-------- EXERCISE MATERIAL --------
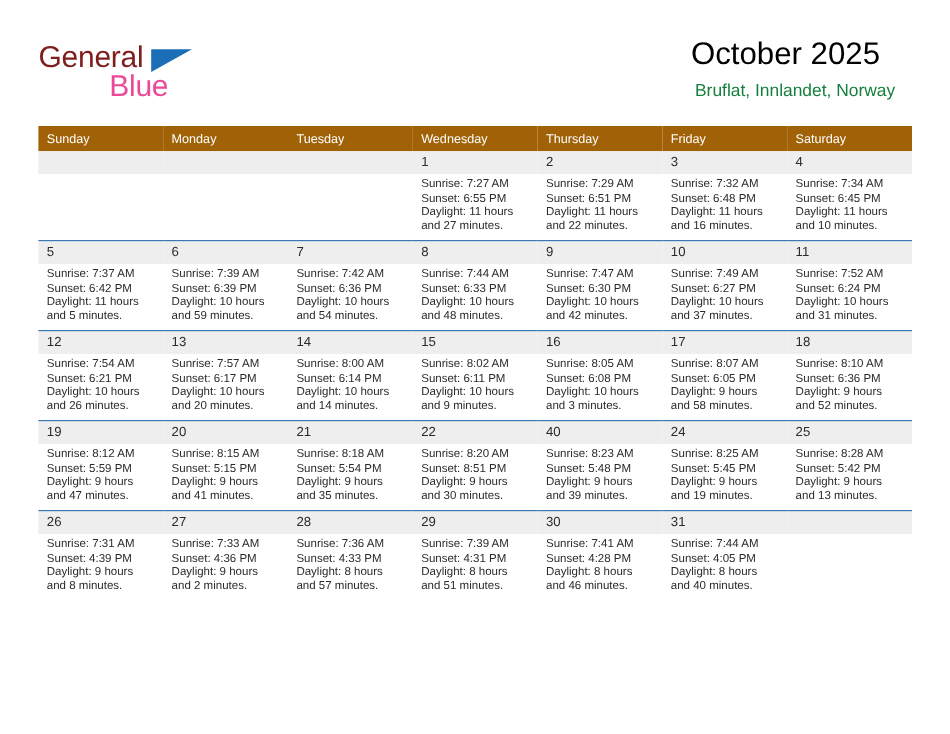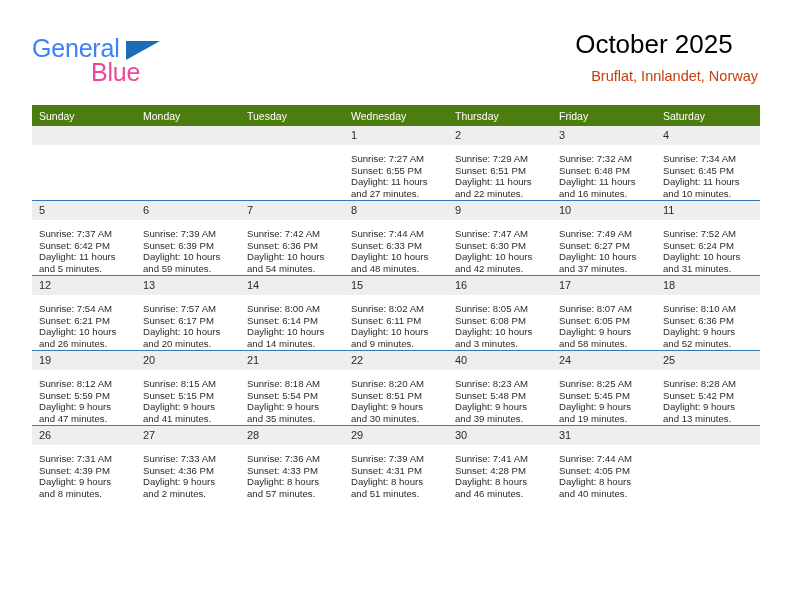--- a/index.html
+++ b/index.html
@@ -42,7 +42,7 @@
     top: 6px;
     font-size: 25px;
     letter-spacing: -0.2px;
-    color: #3b82f6;
+    color: #7f1d1d;
     font-family: "Liberation Sans", sans-serif;
   }
   .brand-blue {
--------
In the entries above, find each line with the word "font" and copy it.

     font-size: 25px;
     font-family: "Liberation Sans", sans-serif;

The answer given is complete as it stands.